IV. Behördeneinrichtung

Art. 86 S. 2 ermächtigt die BReg im Falle der unmittelbaren Bundesverwaltung zur Einrichtung der Behörden. Der Begriff der Behördeneinrichtung ist dabei weit auszulegen und umfasst die gesamte Behördenorganisation unterhalb der Ministerialebene (Dreier/Hermes Art. 86 Rn. 60), also die Errichtung und die organisatorische Ausgestaltung von Behörden.
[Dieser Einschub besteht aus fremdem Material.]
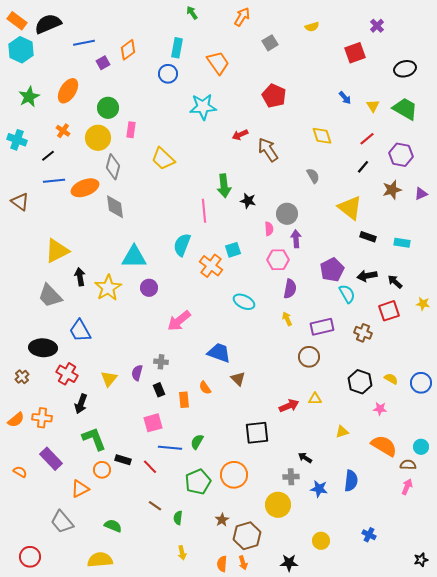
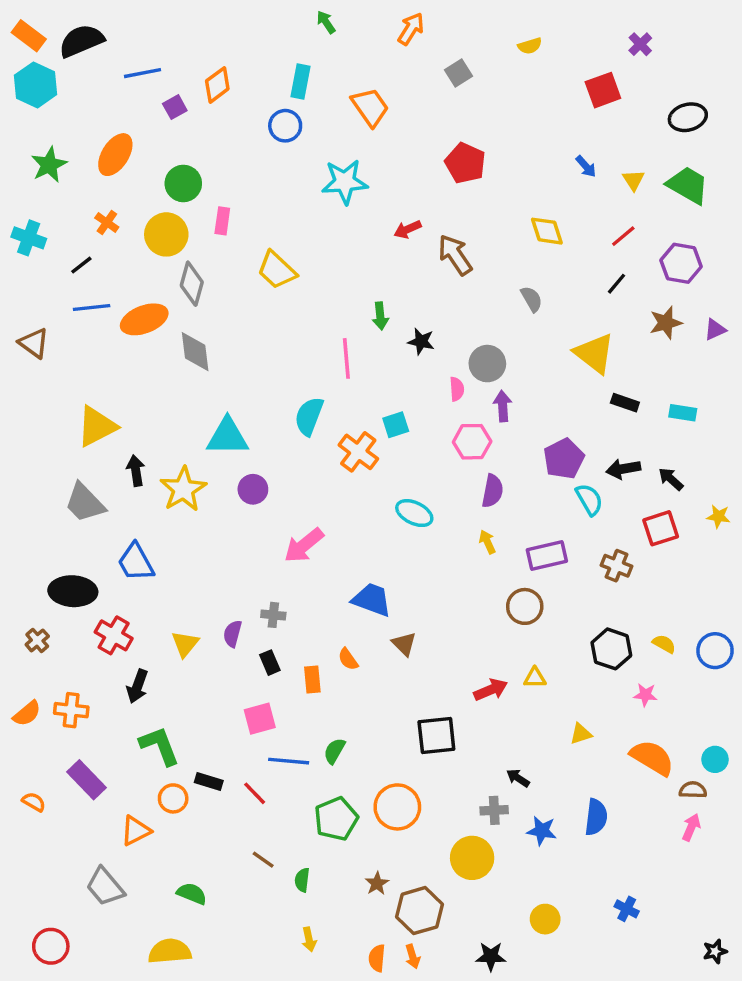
green arrow: (224, 186) -> (380, 316), size x0.7

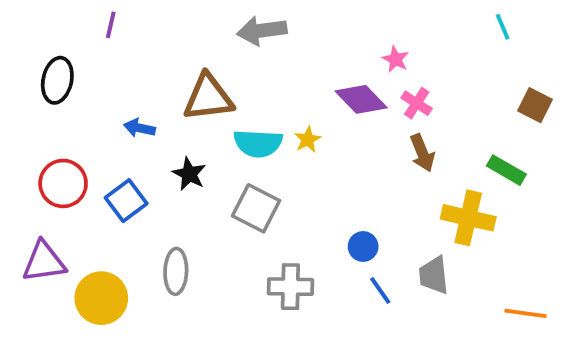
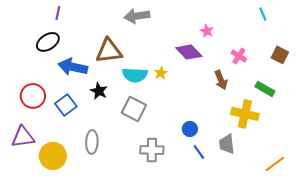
black ellipse: (57, 80) -> (48, 42), moved, turned 45
pink cross: (417, 103) -> (239, 56), moved
blue arrow: (139, 128) -> (73, 67), size x1.8
orange line: (525, 313) -> (275, 164), turned -45

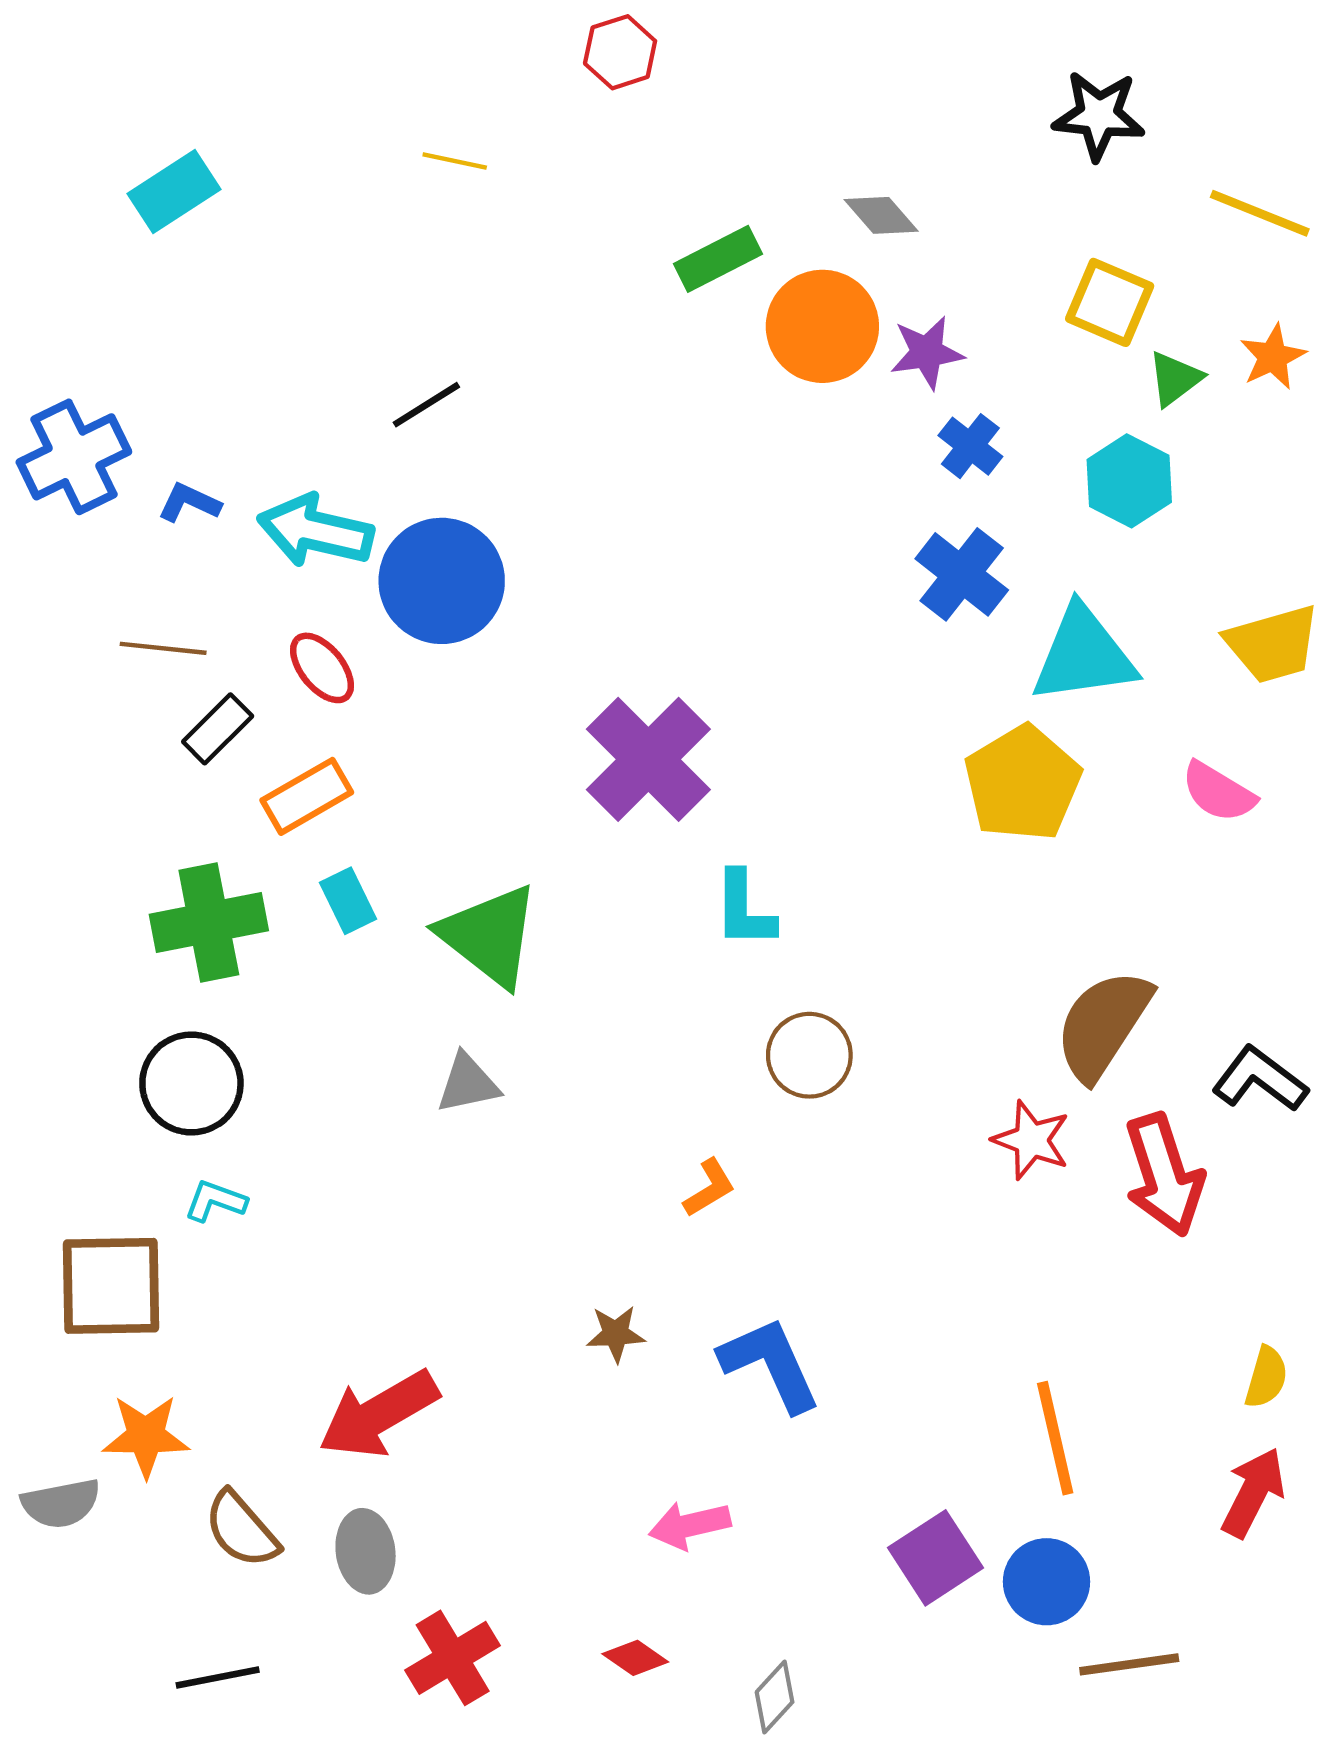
In Bezug auf die mittelbare Bundesverwaltung erstreckt sich die Kompetenz jedoch nur auf die Ausgestaltung der selbständigen Verwaltungsträger, nicht auf deren Errichtung, da Art. 86 die Existenz dieser juristischen Personen tatbestandlich voraussetzt (Sachs/Sachs Art. 86 Rn. 33; Umbach/Clemens/Umbach/Clemens Art. 86 Rn. 29).

Art. 86 S. 2 ermächtigt die BReg als Kollegium. Auch hier gilt, dass die Befugnis nach Art. 86 S. 2 die ministerielle Ressortzuständigkeit gem. Art. 65 S. 2 nicht vollständig verdrängt, da Art. 86 S. 2 keine ausschließliche Kompetenz der BReg begründet. Soweit die BReg von ihrer Befugnis zur Behördeneinrichtung und -organisation keinen Gebrauch gemacht hat, verbleibt es bei der Organisationshoheit des zuständigen Ministers für den ihm nachgeordneten Bereich.

Auch die Behördeneinrichtung durch die BReg steht unter dem Vorbehalt einer anderweitigen gesetzlichen Regelung. Dem Bundesgesetzgeber wird die Möglichkeit eröffnet, die Zuständigkeit zur Behördeneinrichtung einem Minister, einer anderen Behörde oder einem anderen Verwaltungsträger zu übertragen, aber auch die Behördeneinrichtung durch Gesetz selbst zu regeln (MKS/Burgi Art. 86 Rn. 83; Sachs/Sachs Art. 86 Rn. 38 f.). Ob es insoweit einen Kernbereich exekutivischer Organisationsbefugnisse gibt, in den der Gesetzgeber nicht eingreifen darf, ergibt sich nicht aus Art. 86 S. 2.